WASHINGTON (Reuters) – Every U.S. national election, a cottage industry of strategists, pollsters and organizers craft brand-new words and phrases to describe the mood of American voters and the politicking aimed at influencing them. 

From the 2000 election’s “Nader traders” (ask a Generation X voter) to 2004’s “Swift Boating,” to the 2008 “Obama coalition,” these terms provide a sort of snapshot of the U.S., illuminating unique, often temporary phenomena related to the battle to lead the world’s most powerful democracy. 

This year is no exception. Here are some terms you need to know:

BANNON LINE: First coined during the 2020 election cycle, in response to a comment made by political strategist and former Trump adviser Steve Bannon, the Bannon Line is being invoked heavily in 2024. It describes the path in which a Democratic candidate could defeat former President Donald Trump if a certain threshold of Republican voters did not support Trump. 

“It’s clear to me that the Bannon Line has grown. It’s no longer 6-7%; it can be as much as 20-25% so far of people who voted in the Republican primaries,” a Democratic strategist said in an interview.  

DOBBS DADS: Fathers of girls or young women who may have traditionally voted Republican, but who Democrats think will switch parties in November out of concern about their daughters’ reproductive rights after the Supreme Court’s Dobbs vs. Jackson Women’s Health Organization decision. That ruling overturned the constitutional right to have an abortion and ushered in a string of restrictive state abortion measures.      

The Supreme Court decision is a big factor motivating not only women voters, but also fathers of girls – the “Dobbs dads” who worry about the decisions their daughters would face when they grow up – Rick Wilson, a former Republican strategist and co-founder of the anti-Trump Lincoln Project, told reporters in Iowa earlier this year.

FETTERMAN DEMOCRATS: Democrats who distance themselves from the party’s progressive and moderate flanks, offering unpredictable policy positions that are often rooted in populist politics. The term was inspired by first-term U.S. Senator John Fetterman of Pennsylvania.

“A lot of local Democrats at the local level are embracing being a ‘Fetterman Democrat,” said one political adviser. “Fetterman has really given them political cover to speak their minds and not be beholden to any orthodoxy.”

LAWFARE: The strategic use of legal proceedings to intimidate or hinder an opponent, not to be confused with Lawfare Media, a popular national security-focused website. 

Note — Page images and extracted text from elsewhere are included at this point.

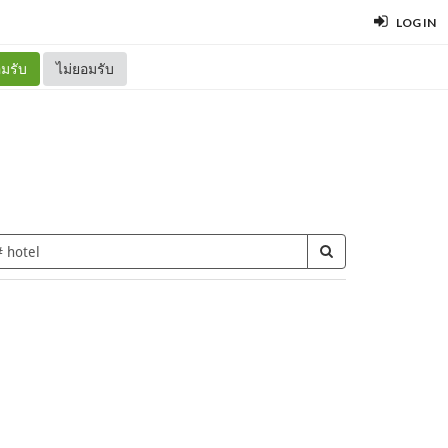
LOG IN
มรับ
ไม่ยอมรับ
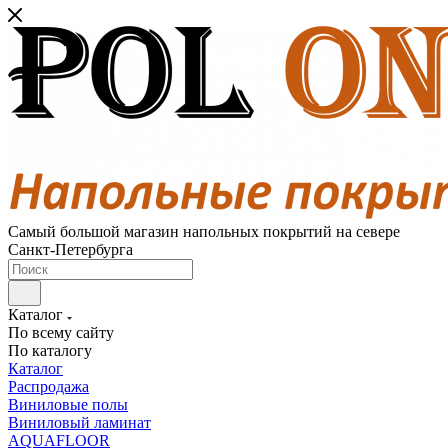
Самый большой магазин напольных покрытий на севере
Санкт-Петербурга
Каталог
По всему сайту
По каталогу
Каталог
Распродажа
Виниловые полы
Виниловый ламинат
AQUAFLOOR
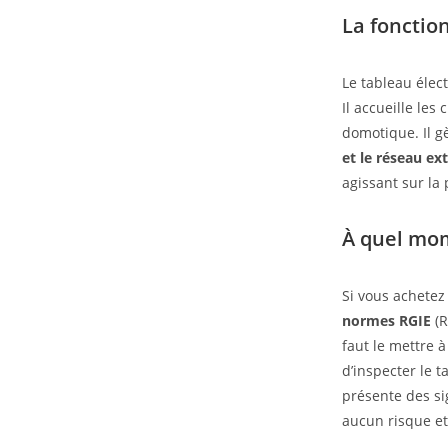
La fonctio
Le tableau élec
Il accueille les
domotique. Il gè
et le réseau ext
agissant sur la
À quel mom
Si vous achetez
normes RGIE
(R
faut le mettre à
d’inspecter le t
présente des sig
aucun risque et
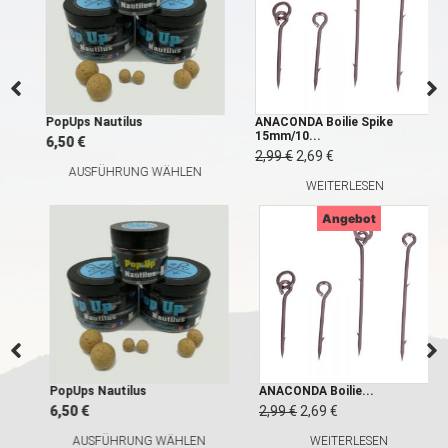
PopUps Nautilus
ANACONDA Boilie Spike
15mm/10...
6,50
€
2,99
€
2,69
€
AUSFÜHRUNG WÄHLEN
WEITERLESEN
Angebot
PopUps Nautilus
ANACONDA Boilie...
6,50
€
2,99
€
2,69
€
AUSFÜHRUNG WÄHLEN
WEITERLESEN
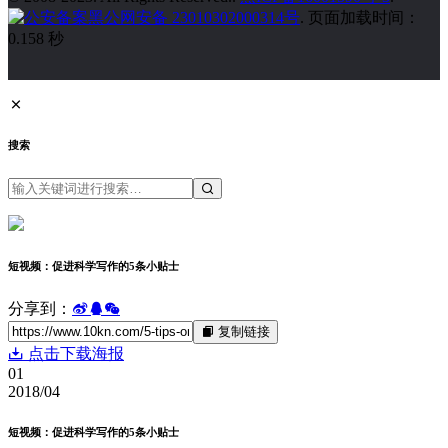
黑公网安备 23010302000314号
. 页面加载时间：
0.158 秒
搜索
短视频：促进科学写作的5条小贴士
分享到：
复制链接
点击下载海报
01
2018/04
短视频：促进科学写作的5条小贴士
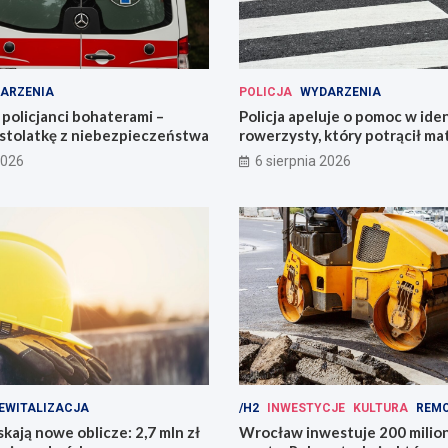
ARZENIA
POLICJA
WYDARZENIA
policjanci bohaterami –
Policja apeluje o pomoc w iden
astolatkę z niebezpieczeństwa
rowerzysty, który potrącił ma
2026
6 sierpnia 2026
EWITALIZACJA
/H2
INWESTYCJE
KULTURA
REM
kają nowe oblicze: 2,7 mln zł
Wrocław inwestuje 200 mili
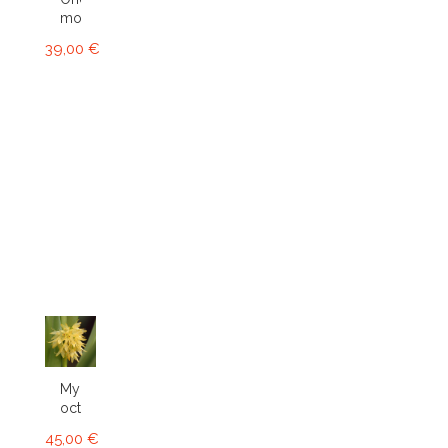
montanum
39,00 €
Myoxanthus
octomeriae
45,00 €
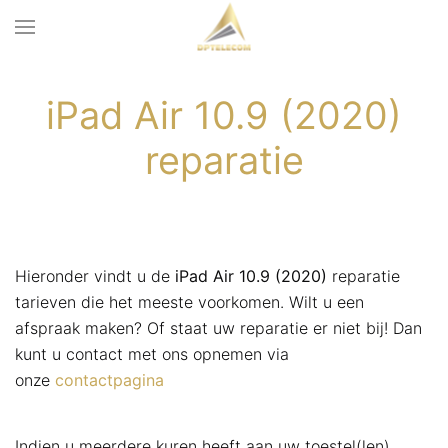
iPad Air 10.9 (2020)
reparatie
Hieronder vindt u de
iPad Air 10.9 (2020)
reparatie
tarieven die het meeste voorkomen. Wilt u een
afspraak maken? Of staat uw reparatie er niet bij! Dan
kunt u contact met ons opnemen via
onze
contactpagina
Indien u meerdere kuren heeft aan uw toestel(len)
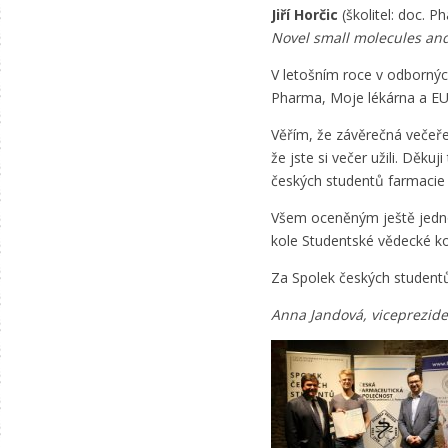
Jiří Horčic
(školitel: doc. P
Novel small molecules and 
V letošním roce v odbornýc
Pharma, Moje lékárna a EU
Věřím, že závěrečná večeř
že jste si večer užili. Děk
českých studentů farmacie
Všem oceněným ještě jednou
kole Studentské vědecké k
Za Spolek českých student
Anna Jandová, viceprezide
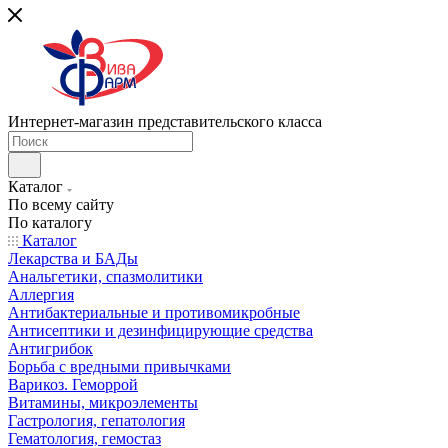
Интернет-магазин представительского класса
Каталог
По всему сайту
По каталогу
Каталог
Лекарства и БАДы
Анальгетики, спазмолитики
Аллергия
Антибактериальные и противомикробные
Антисептики и дезинфицирующие средства
Антигрибок
Борьба с вредными привычками
Варикоз. Геморрой
Витамины, микроэлементы
Гастрология, гепатология
Гематология, гемостаз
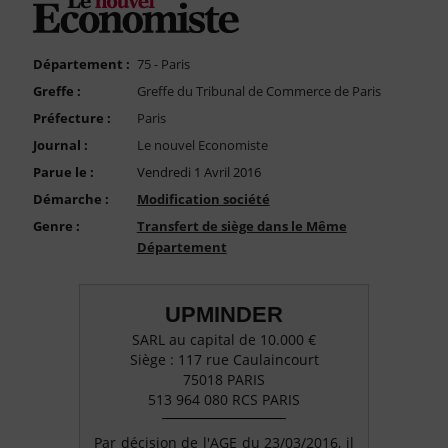
FAQ
Nous Contacter
Département :
75 - Paris
Compte PRO
Greffe :
Greffe du Tribunal de Commerce de Paris
Préfecture :
Paris
Journal :
Le nouvel Economiste
Parue le :
Vendredi 1 Avril 2016
Démarche :
Modification société
Genre :
Transfert de siège dans le Même
Département
UPMINDER
SARL au capital de 10.000 €
Siège : 117 rue Caulaincourt
75018 PARIS
513 964 080 RCS PARIS
Par décision de l'AGE du 23/03/2016, il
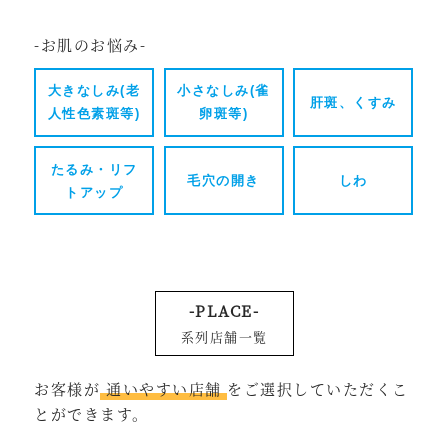
-お肌のお悩み-
大きなしみ(老
小さなしみ(雀
肝斑、くすみ
人性色素斑等)
卵斑等)
たるみ・リフ
毛穴の開き
しわ
トアップ
-PLACE-
系列店舗一覧
お客様が
通いやすい店舗
をご選択していただくこ
とができます。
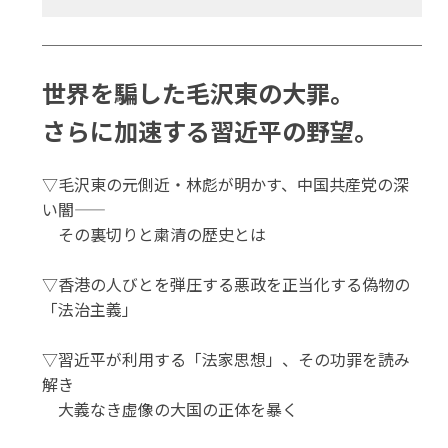
世界を騙した毛沢東の大罪。
さらに加速する習近平の野望。
▽毛沢東の元側近・林彪が明かす、中国共産党の深
い闇――
その裏切りと粛清の歴史とは
▽香港の人びとを弾圧する悪政を正当化する偽物の
「法治主義」
▽習近平が利用する「法家思想」、その功罪を読み
解き
大義なき虚像の大国の正体を暴く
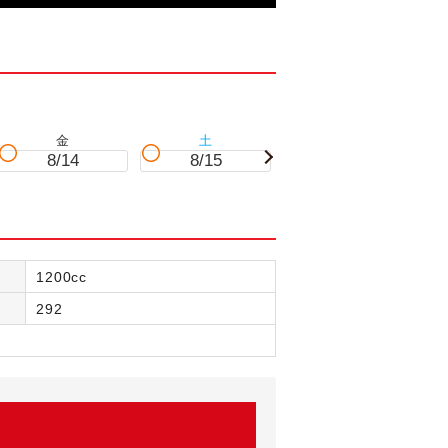
金
土
日
8/14
8/15
8/16
1200cc
292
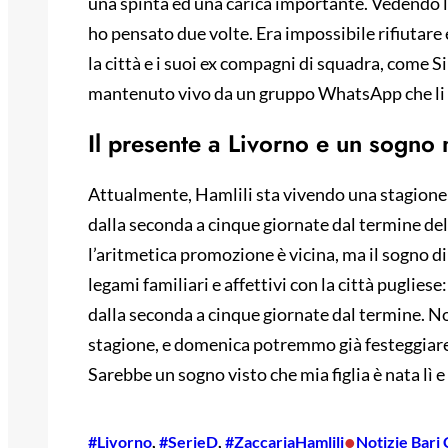
una spinta ed una carica importante. Vedendo le 
ho pensato due volte. Era impossibile rifiutare 
la città e i suoi ex compagni di squadra, come Si
mantenuto vivo da un gruppo WhatsApp che li t
Il presente a Livorno e un sogno 
Attualmente, Hamlili sta vivendo una stagione d
dalla seconda a cinque giornate dal termine del
l’aritmetica promozione è vicina, ma il sogno di
legami familiari e affettivi con la città puglie
dalla seconda a cinque giornate dal termine. N
stagione, e domenica potremmo già festeggiare
Sarebbe un sogno visto che mia figlia è nata lì e
•
#Livorno
, 
#SerieD
, 
#ZaccariaHamlili
Notizie Bari 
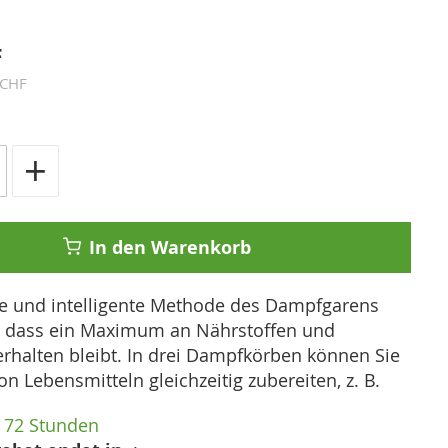
F
 CHF
+
In den Warenkorb
e und intelligente Methode des Dampfgarens
r, dass ein Maximum an Nährstoffen und
rhalten bleibt. In drei Dampfkörben können Sie
von Lebensmitteln gleichzeitig zubereiten, z. B.
72 Stunden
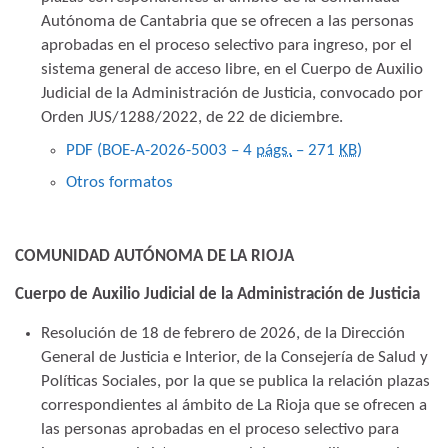
Autónoma de Cantabria que se ofrecen a las personas
aprobadas en el proceso selectivo para ingreso, por el
sistema general de acceso libre, en el Cuerpo de Auxilio
Judicial de la Administración de Justicia, convocado por
Orden JUS/1288/2022, de 22 de diciembre.
PDF (BOE-A-2026-5003 – 4
págs.
– 271
KB
)
Otros formatos
COMUNIDAD AUTÓNOMA DE LA RIOJA
Cuerpo de Auxilio Judicial de la Administración de Justicia
Resolución de 18 de febrero de 2026, de la Dirección
General de Justicia e Interior, de la Consejería de Salud y
Políticas Sociales, por la que se publica la relación plazas
correspondientes al ámbito de La Rioja que se ofrecen a
las personas aprobadas en el proceso selectivo para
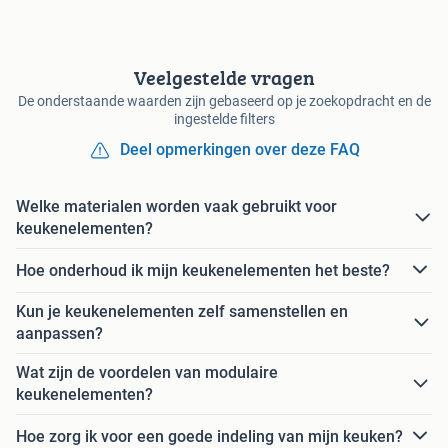
Veelgestelde vragen
De onderstaande waarden zijn gebaseerd op je zoekopdracht en de
ingestelde filters
Deel opmerkingen over deze FAQ
Welke materialen worden vaak gebruikt voor
keukenelementen?
Hoe onderhoud ik mijn keukenelementen het beste?
Kun je keukenelementen zelf samenstellen en
aanpassen?
Wat zijn de voordelen van modulaire
keukenelementen?
Hoe zorg ik voor een goede indeling van mijn keuken?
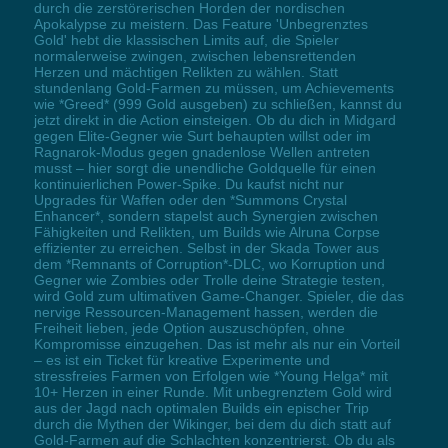
durch die zerstörerischen Horden der nordischen
Apokalypse zu meistern. Das Feature 'Unbegrenztes
Gold' hebt die klassischen Limits auf, die Spieler
normalerweise zwingen, zwischen lebensrettenden
Herzen und mächtigen Relikten zu wählen. Statt
stundenlang Gold-Farmen zu müssen, um Achievements
wie *Greed* (999 Gold ausgeben) zu schließen, kannst du
jetzt direkt in die Action einsteigen. Ob du dich in Midgard
gegen Elite-Gegner wie Surt behaupten willst oder im
Ragnarok-Modus gegen gnadenlose Wellen antreten
musst – hier sorgt die unendliche Goldquelle für einen
kontinuierlichen Power-Spike. Du kaufst nicht nur
Upgrades für Waffen oder den *Summons Crystal
Enhancer*, sondern stapelst auch Synergien zwischen
Fähigkeiten und Relikten, um Builds wie Alruna Corpse
effizienter zu erreichen. Selbst in der Skada Tower aus
dem *Remnants of Corruption*-DLC, wo Korruption und
Gegner wie Zombies oder Trolle deine Strategie testen,
wird Gold zum ultimativen Game-Changer. Spieler, die das
nervige Ressourcen-Management hassen, werden die
Freiheit lieben, jede Option auszuschöpfen, ohne
Kompromisse einzugehen. Das ist mehr als nur ein Vorteil
– es ist ein Ticket für kreative Experimente und
stressfreies Farmen von Erfolgen wie *Young Helga* mit
10+ Herzen in einer Runde. Mit unbegrenztem Gold wird
aus der Jagd nach optimalen Builds ein epischer Trip
durch die Mythen der Wikinger, bei dem du dich statt auf
Gold-Farmen auf die Schlachten konzentrierst. Ob du als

Trump, his supporters and right-wing media, have increasingly claimed the Democrats are engaged in lawfare against the Republican presidential candidate, who faces multiple criminal cases. “All of this weaponization and lawfare that you’re watching … they’re being run by the DOJ, they put their people in there” Trump said in a video released in April.

NO-NO VOTERS: Voters who have a negative view of both Trump and Democratic President Joe Biden.

© Reuters. FILE PHOTO: Wisconsin resident Derrick Simonson votes in the Presidential Primary election at the Central Assembly of God church polling place in Douglas County in Superior, Wisconsin, U.S. April 2, 2024. REUTERS/Erica Dischino/File Photo

The “no-no” voter chunk of the electorate “is really broad and really diverse” this election, one strategist said.

No-no voters have also been referred to as “double haters.”